[Start DATA ENTRIES]

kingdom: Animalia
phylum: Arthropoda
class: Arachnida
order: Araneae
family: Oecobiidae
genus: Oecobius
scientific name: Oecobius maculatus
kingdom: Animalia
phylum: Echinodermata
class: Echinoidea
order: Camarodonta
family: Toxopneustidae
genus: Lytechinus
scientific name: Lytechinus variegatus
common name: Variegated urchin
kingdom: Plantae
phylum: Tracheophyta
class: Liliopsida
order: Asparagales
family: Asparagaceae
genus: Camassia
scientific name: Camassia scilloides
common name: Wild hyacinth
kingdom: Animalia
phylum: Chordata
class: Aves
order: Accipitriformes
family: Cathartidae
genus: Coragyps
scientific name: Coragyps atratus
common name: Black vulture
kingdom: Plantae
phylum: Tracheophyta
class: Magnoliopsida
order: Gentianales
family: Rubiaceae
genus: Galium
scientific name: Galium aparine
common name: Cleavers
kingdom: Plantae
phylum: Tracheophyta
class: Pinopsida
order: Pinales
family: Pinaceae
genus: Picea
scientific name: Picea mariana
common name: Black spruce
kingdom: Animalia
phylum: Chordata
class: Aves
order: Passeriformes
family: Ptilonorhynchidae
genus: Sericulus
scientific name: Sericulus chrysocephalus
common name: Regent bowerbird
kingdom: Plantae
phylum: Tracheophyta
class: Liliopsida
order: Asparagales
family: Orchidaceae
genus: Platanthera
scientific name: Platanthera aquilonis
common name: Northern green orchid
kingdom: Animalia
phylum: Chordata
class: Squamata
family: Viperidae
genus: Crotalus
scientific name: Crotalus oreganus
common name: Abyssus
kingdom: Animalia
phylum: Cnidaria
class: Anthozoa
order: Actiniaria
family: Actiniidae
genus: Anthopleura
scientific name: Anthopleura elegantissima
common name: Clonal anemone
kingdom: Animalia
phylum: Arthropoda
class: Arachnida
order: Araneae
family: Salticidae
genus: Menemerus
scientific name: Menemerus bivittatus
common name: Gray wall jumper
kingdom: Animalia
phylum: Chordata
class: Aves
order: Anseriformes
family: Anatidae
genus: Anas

[End DATA ENTRIES]

TASK PROMPT:
Rewrite the lines of the listing starting at the line that contains "scientific name: Lytechinus variegatus" and ending at the line that contains "order: Pinales", changing each "common name" to "vernacular name" and leaving all else as it is. Return only those lines.

COMPLETE OUTPUT:
scientific name: Lytechinus variegatus
vernacular name: Variegated urchin
kingdom: Plantae
phylum: Tracheophyta
class: Liliopsida
order: Asparagales
family: Asparagaceae
genus: Camassia
scientific name: Camassia scilloides
vernacular name: Wild hyacinth
kingdom: Animalia
phylum: Chordata
class: Aves
order: Accipitriformes
family: Cathartidae
genus: Coragyps
scientific name: Coragyps atratus
vernacular name: Black vulture
kingdom: Plantae
phylum: Tracheophyta
class: Magnoliopsida
order: Gentianales
family: Rubiaceae
genus: Galium
scientific name: Galium aparine
vernacular name: Cleavers
kingdom: Plantae
phylum: Tracheophyta
class: Pinopsida
order: Pinales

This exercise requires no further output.